Land Run 100: Shaking the Dust and the Demons
by Kitsbow Admin
Words by Taylor Weichman
Photos by Tyler Siems and James Gann
The dust started taking shape in the distance, a few hundred yards away, contrasted against the trees lining the small gravel road, miles from anywhere. The heat and wind were held in the little pass, and the dust devil began to stir and whip feverishly with nowhere to go. The cyclone built in front of us, blocking our path. I wasn’t going to be stopped, so I chose. I pedaled.
“DO IT!” was the last thing I heard before diving into the center of the maelstrom. Pulled everywhere and nowhere, I pedaled.

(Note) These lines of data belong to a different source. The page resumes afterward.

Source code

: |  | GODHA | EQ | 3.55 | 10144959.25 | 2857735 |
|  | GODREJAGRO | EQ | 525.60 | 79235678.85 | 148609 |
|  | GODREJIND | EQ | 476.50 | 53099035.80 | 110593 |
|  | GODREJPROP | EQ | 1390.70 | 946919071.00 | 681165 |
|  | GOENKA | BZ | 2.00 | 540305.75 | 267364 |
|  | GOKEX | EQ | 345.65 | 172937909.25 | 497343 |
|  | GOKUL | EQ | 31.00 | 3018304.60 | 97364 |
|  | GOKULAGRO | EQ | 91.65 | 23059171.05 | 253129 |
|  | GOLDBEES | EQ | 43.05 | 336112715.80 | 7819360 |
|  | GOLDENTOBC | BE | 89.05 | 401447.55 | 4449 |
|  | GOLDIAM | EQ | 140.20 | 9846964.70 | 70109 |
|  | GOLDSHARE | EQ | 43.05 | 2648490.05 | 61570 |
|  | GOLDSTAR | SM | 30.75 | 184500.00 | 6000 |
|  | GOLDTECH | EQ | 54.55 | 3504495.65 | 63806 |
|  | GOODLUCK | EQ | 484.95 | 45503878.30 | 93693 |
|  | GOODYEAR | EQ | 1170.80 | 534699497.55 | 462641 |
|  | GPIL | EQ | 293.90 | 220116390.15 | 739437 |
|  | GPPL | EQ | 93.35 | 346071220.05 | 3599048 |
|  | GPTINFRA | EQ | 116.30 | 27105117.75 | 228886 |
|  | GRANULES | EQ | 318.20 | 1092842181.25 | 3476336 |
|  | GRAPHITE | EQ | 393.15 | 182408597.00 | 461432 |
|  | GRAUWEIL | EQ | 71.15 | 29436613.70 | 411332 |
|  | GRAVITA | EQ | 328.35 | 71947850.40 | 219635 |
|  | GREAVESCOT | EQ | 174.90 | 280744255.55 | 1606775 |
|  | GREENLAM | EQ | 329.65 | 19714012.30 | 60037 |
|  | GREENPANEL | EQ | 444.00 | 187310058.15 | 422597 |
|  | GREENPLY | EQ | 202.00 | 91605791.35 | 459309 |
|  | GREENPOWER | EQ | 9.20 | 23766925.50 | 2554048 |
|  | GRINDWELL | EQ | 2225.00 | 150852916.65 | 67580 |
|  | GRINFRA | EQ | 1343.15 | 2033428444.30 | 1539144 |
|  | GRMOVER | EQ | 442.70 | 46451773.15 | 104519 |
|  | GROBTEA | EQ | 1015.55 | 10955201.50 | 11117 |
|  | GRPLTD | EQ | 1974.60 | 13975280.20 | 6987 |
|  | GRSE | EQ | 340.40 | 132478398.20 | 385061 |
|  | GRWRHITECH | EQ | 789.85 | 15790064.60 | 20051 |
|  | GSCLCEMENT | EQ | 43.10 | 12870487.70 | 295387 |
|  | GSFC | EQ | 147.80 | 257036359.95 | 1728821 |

Amidst personal turmoil, I almost did not make it to the Land Run 100 [link landrun100.com], but I chose to make the journey. The weekend held joy, despair, love, loss, agony, and elation. Sometimes those all came and went within a mile, and sometimes they played out over many. As I worked through my own challenges, physical and mental, I found myself among friends. Some I had known for years, and some I met only minutes earlier. 103 miles among my people, old and new, was what I needed. Each mile was the chance to choose to go or not go, to push further and to push farther.
The Land Run is about those personal challenges, and about those connections you make along the way. When you see the cyclone taking shape in front of you, put your head down, hear your friend will you forward, choose to pedal, and pedal. Do it.